Frances Lennon, MBE (12 September 1912 – 24 January 2015) was a British artist from Greater Manchester, probably best known for being the Official Artist of the 2002 Commonwealth Games. Many comparisons have been made between Lennon's work and that of fellow Stretfordian L. S. Lowry; her paintings have been described as "Lowry-esque, but with more humour". Well-known collectors of her work include former Member of Parliament Winston Churchill.

==Early life==
Lennon was born on Haddon Street, in the Gorse Hill district of Stretford. She was the second child of Edward and Margaret Mooney, and grew up with her elder sister Margaret and her younger brother Wilfrid. Frances was baptised into the Roman Catholic Church at St Ann's, Stretford and educated at the parish school between 1915 and 1923. She then went on to study at the Adelphi House Convent School in Salford, where the sisters of the Faithful Companions of Jesus discovered her talent for art. She also began drawing cartoons for Punch Magazine.

In 1928 Mooney began work as a draughtsman's assistant at the Metropolitan-Vickers factory in Trafford Park. She married fireman William Lennon on 19 February 1938 at St Ann’s, Stretford and the couple moved to the Bradford Fire Station, in east Manchester.

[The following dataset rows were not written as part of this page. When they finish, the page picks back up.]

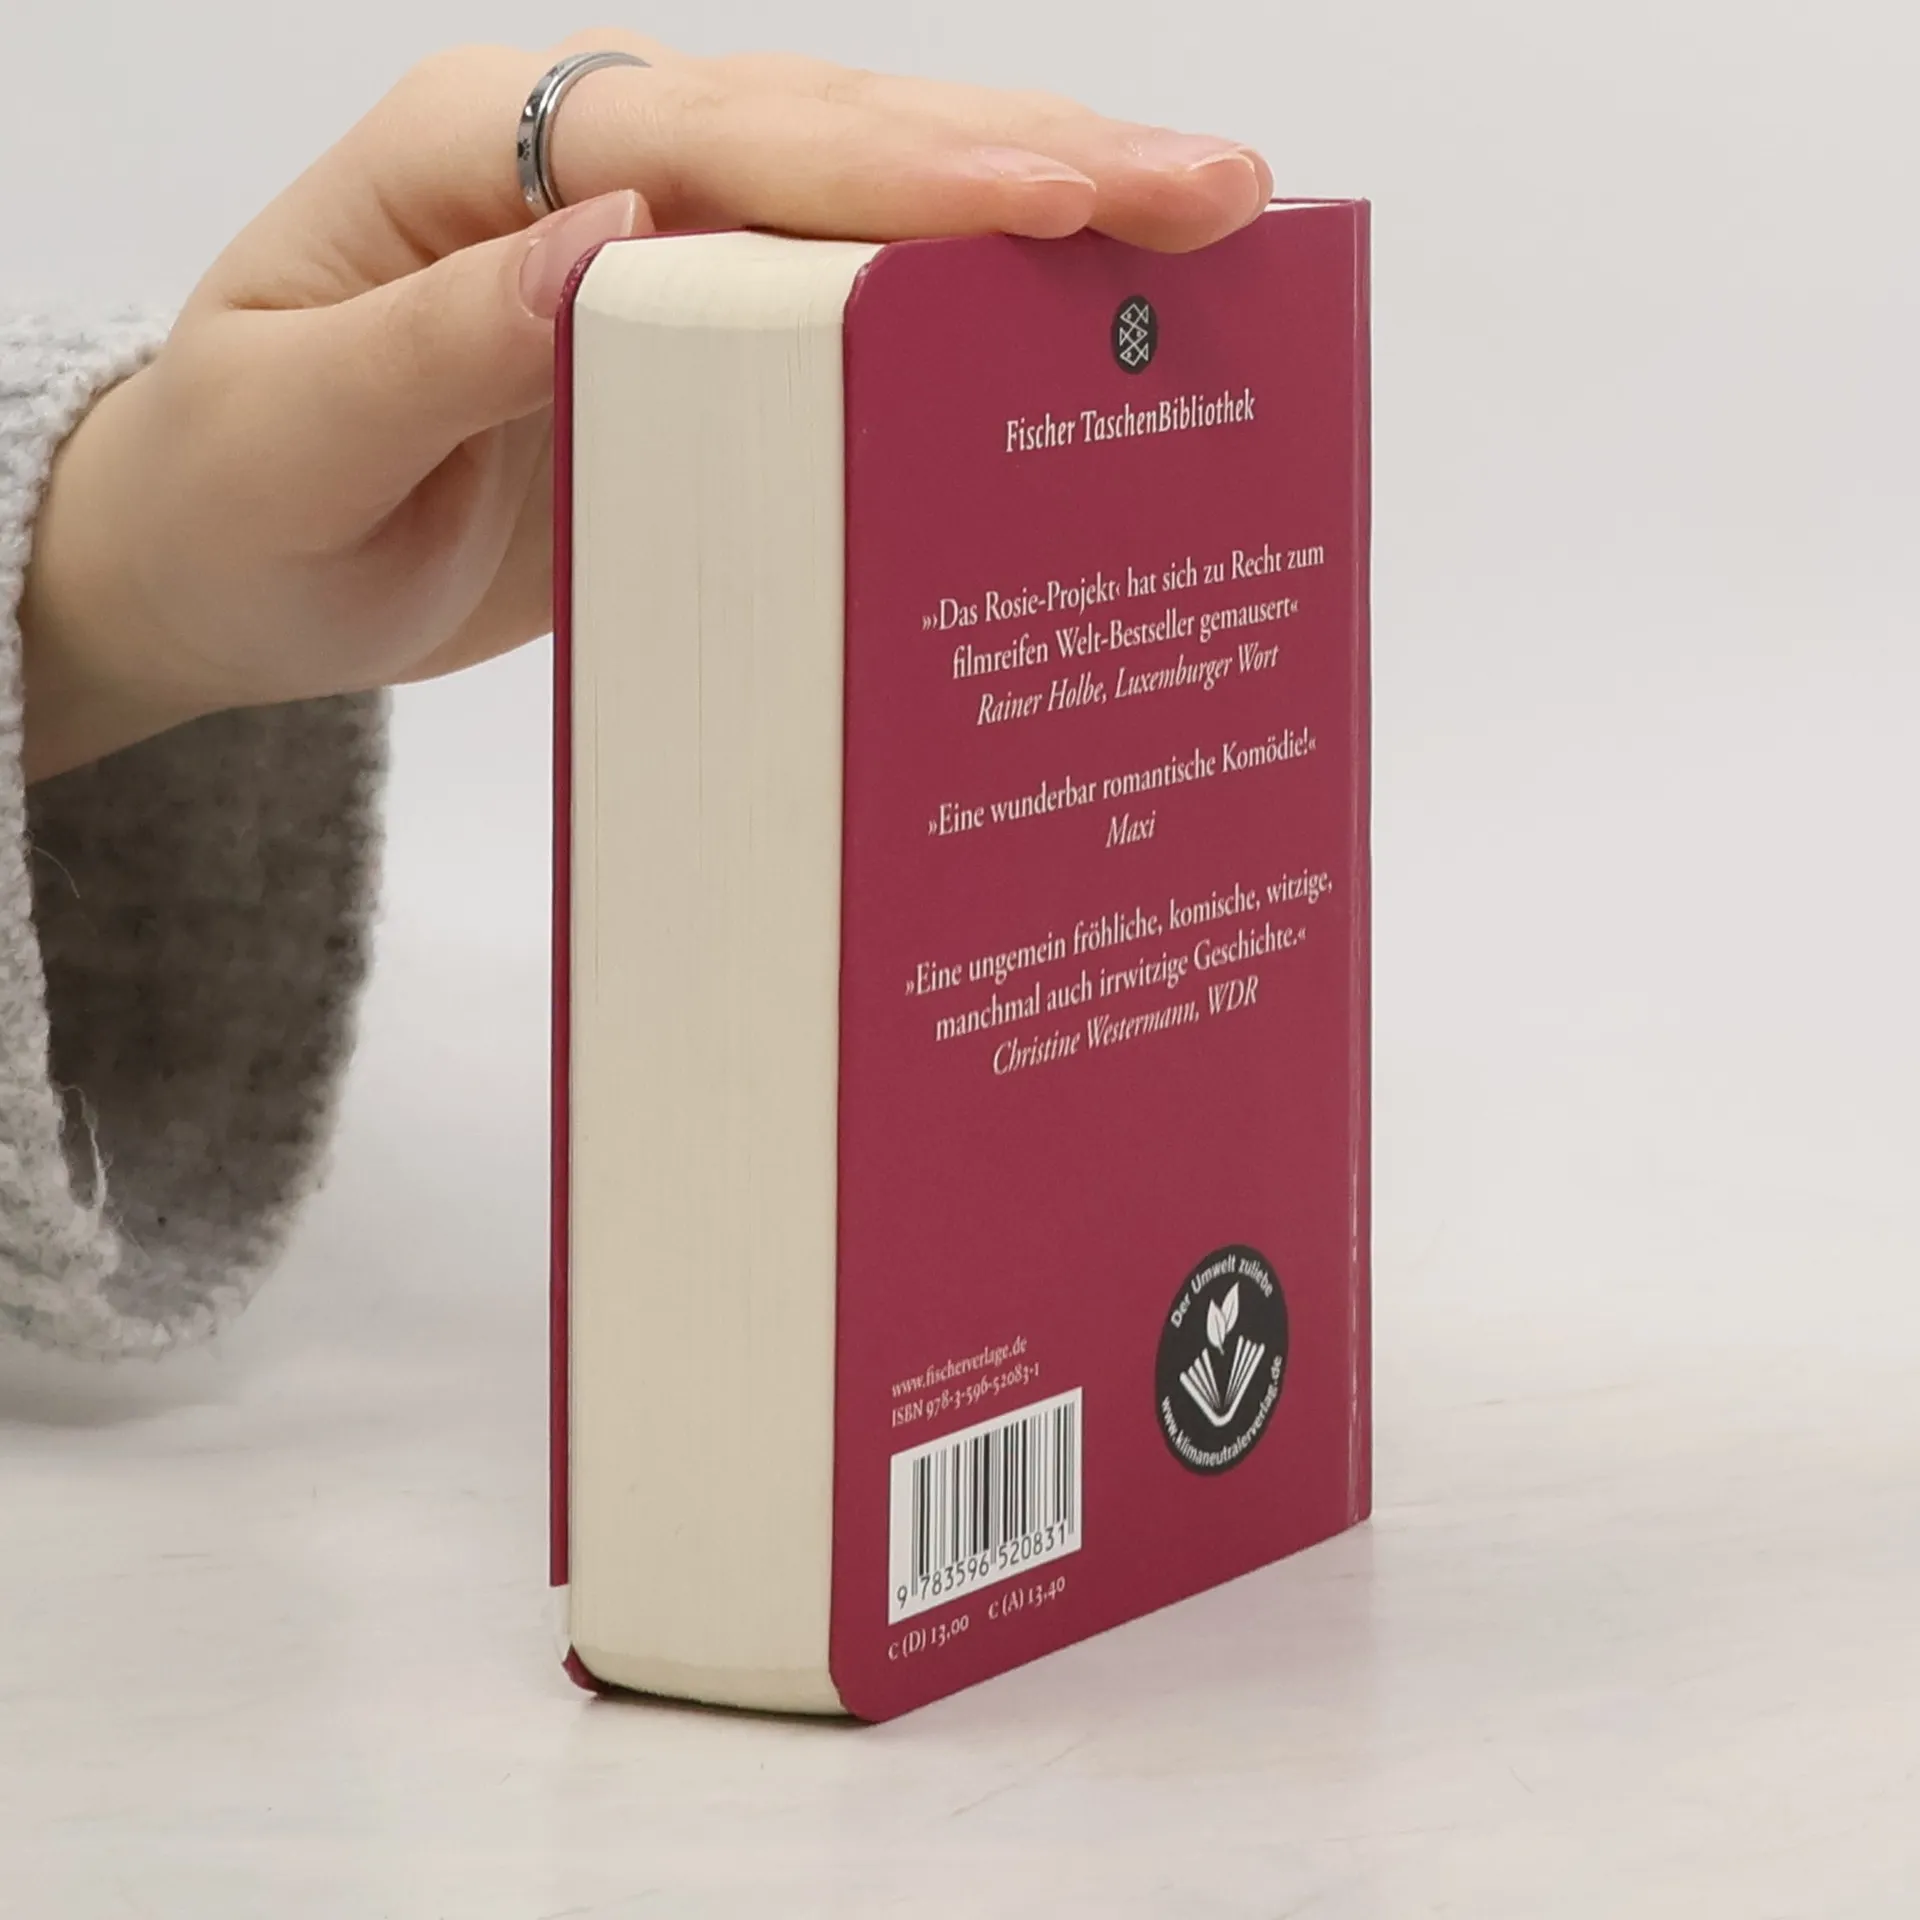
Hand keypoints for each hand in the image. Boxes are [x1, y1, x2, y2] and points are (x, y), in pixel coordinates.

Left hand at [19, 34, 1271, 779]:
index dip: (900, 170)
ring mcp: (663, 253)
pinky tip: (1078, 325)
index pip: (725, 136)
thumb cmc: (238, 499)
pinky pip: (856, 312)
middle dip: (1036, 158)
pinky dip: (974, 311)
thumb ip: (449, 338)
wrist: (230, 567)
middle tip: (1218, 189)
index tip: (1059, 200)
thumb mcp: (299, 427)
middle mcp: (596, 172)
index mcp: (489, 155)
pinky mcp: (700, 346)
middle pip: (840, 137)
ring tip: (1202, 223)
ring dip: (1041, 211)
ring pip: (874, 205)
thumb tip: (614, 242)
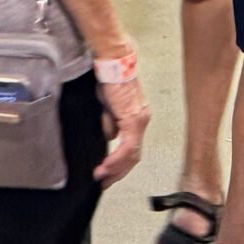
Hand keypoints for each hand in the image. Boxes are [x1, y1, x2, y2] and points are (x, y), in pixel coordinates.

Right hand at [94, 69, 150, 185]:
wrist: (112, 61)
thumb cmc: (108, 77)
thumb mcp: (107, 104)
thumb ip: (110, 121)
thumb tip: (109, 136)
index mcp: (137, 116)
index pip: (132, 146)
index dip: (120, 162)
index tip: (107, 172)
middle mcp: (141, 120)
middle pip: (134, 155)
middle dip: (119, 172)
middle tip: (105, 182)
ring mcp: (139, 121)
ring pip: (132, 155)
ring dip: (116, 169)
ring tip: (102, 177)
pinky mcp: (132, 120)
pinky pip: (126, 148)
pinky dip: (116, 160)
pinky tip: (106, 167)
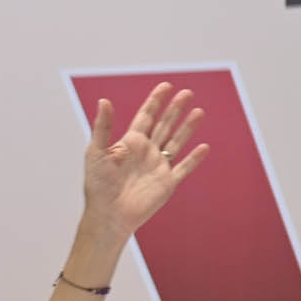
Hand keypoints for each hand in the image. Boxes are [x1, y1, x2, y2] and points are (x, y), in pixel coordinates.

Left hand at [81, 82, 206, 242]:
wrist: (108, 215)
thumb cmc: (98, 185)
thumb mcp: (96, 152)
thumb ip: (103, 127)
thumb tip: (103, 100)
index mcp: (129, 144)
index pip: (145, 117)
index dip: (155, 101)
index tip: (166, 86)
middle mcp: (145, 153)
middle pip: (164, 125)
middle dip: (175, 109)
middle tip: (187, 92)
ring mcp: (157, 167)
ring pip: (176, 142)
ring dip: (187, 128)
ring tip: (199, 111)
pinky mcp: (167, 183)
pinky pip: (184, 168)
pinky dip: (194, 159)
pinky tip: (204, 147)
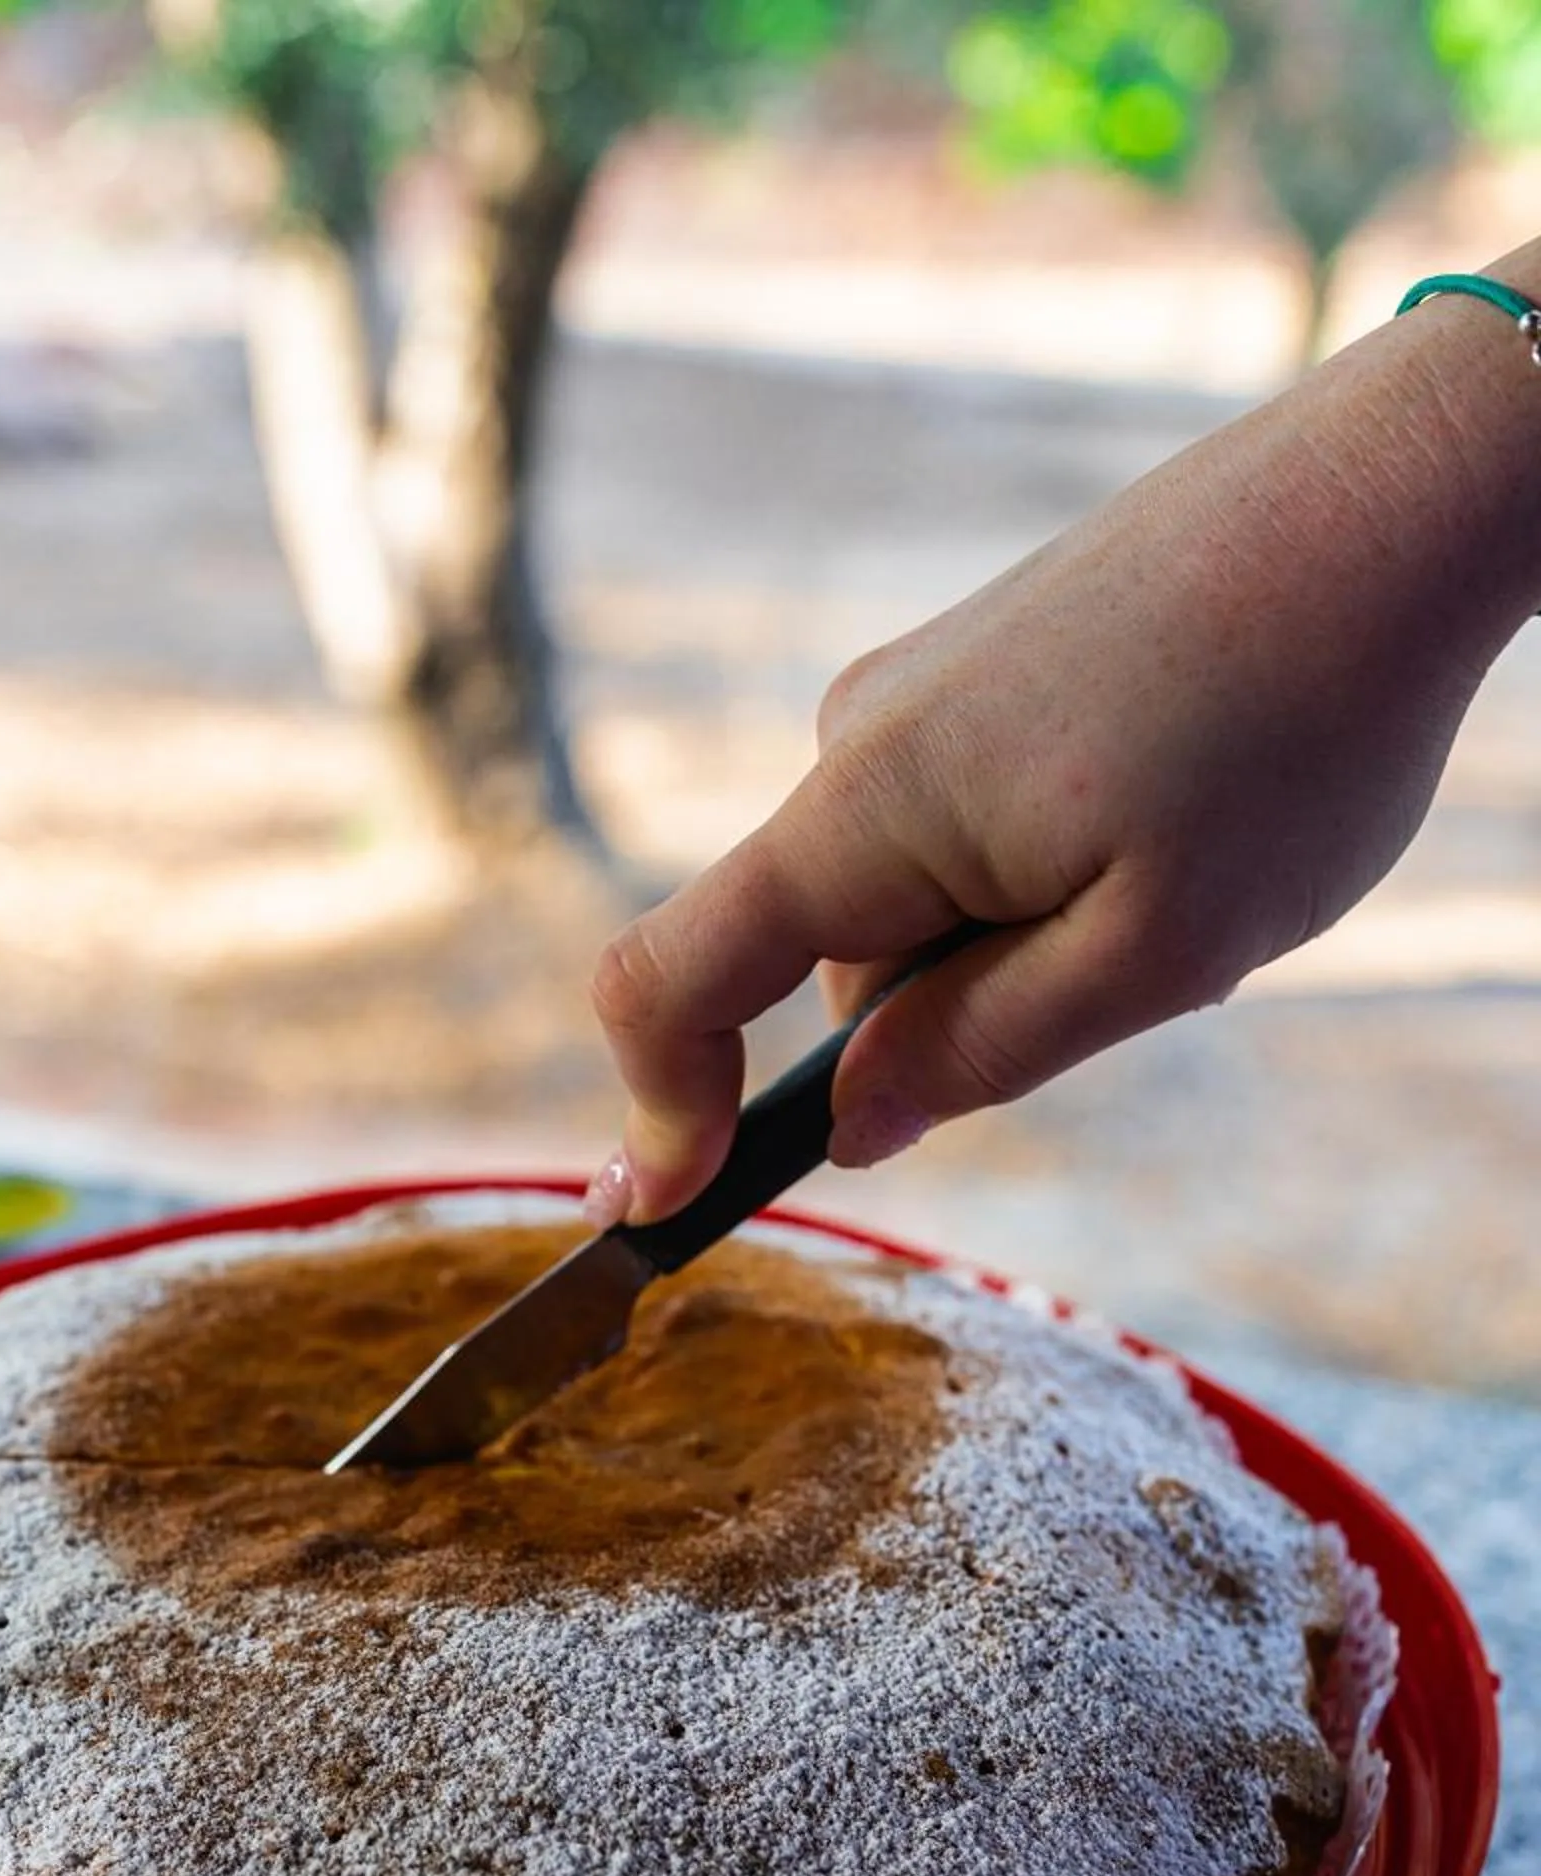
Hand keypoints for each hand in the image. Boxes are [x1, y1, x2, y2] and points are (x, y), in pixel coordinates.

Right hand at [587, 275, 1540, 1221]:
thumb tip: (848, 1128)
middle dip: (952, 1019)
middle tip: (1146, 966)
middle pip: (829, 960)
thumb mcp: (1156, 952)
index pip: (670, 978)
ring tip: (1195, 868)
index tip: (673, 1206)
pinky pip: (968, 830)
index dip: (657, 1107)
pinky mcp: (979, 666)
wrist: (1397, 492)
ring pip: (917, 904)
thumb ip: (977, 1053)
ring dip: (1027, 943)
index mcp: (870, 807)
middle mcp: (858, 736)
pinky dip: (1053, 873)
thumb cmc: (1302, 724)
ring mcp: (918, 691)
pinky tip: (1189, 809)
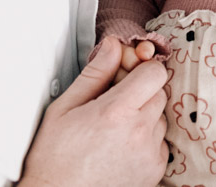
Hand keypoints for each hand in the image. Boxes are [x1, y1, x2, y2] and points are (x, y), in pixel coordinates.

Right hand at [18, 37, 167, 186]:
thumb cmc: (53, 158)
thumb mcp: (64, 109)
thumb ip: (95, 74)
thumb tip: (114, 46)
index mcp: (116, 112)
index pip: (155, 72)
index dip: (142, 68)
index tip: (127, 75)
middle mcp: (139, 132)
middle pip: (160, 92)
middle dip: (142, 91)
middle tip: (117, 102)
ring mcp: (151, 153)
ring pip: (162, 116)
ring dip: (146, 115)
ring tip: (116, 129)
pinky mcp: (156, 169)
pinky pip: (162, 141)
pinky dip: (148, 139)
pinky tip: (123, 145)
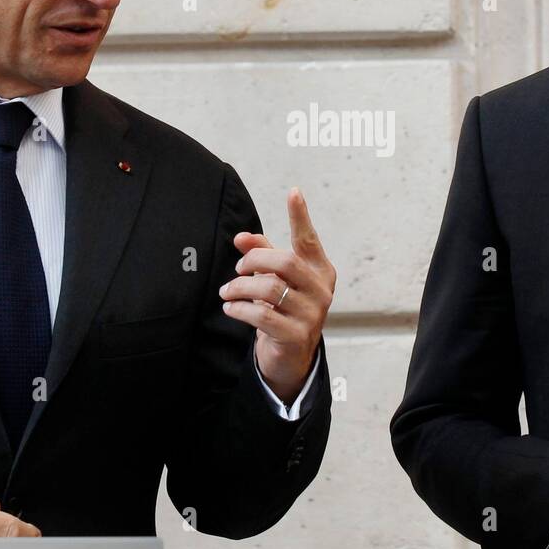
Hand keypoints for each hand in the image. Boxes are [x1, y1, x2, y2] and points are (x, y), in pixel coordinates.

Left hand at [218, 187, 335, 406]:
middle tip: (237, 269)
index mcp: (319, 271)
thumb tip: (240, 238)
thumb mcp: (274, 279)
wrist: (290, 357)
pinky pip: (263, 316)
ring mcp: (312, 314)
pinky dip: (240, 309)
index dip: (301, 216)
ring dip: (240, 287)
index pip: (309, 240)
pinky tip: (230, 308)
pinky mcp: (297, 336)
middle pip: (285, 262)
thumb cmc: (283, 309)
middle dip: (254, 261)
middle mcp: (321, 290)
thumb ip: (261, 255)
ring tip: (227, 292)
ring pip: (270, 288)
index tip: (294, 192)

They moved back to Stretford in 1943, after her husband's injuries during the Manchester Blitz forced her to return to work to support the family. She took a job with the Ministry of Defence as a draughtsman, drawing plans for new war planes. They remained in Stretford until the late 1970s, when they retired to Flixton, Greater Manchester.

==Years as an artist==
Lennon began painting full-time after the death of her husband in 1982. She released several books, including best-selling collections entitled A Trafford Childhood (1986) and A Manchester Childhood (2001). In 2002 she was commissioned as the official artist for the Commonwealth Games and produced a special book of paintings relating to games and sports.

==Honours==
In 2003 Lennon was awarded an MBE by Prince Charles for her contribution to arts and charity, which included extensive work for the St Francis House Hospice in Didsbury. She was presented with two honorary degrees in 2004, the first from Salford University on 14 July and the second from Manchester Metropolitan University on 16 July. She died in Longsight, Manchester at the Little Sisters of the Poor nursing home on 24 January 2015, aged 102.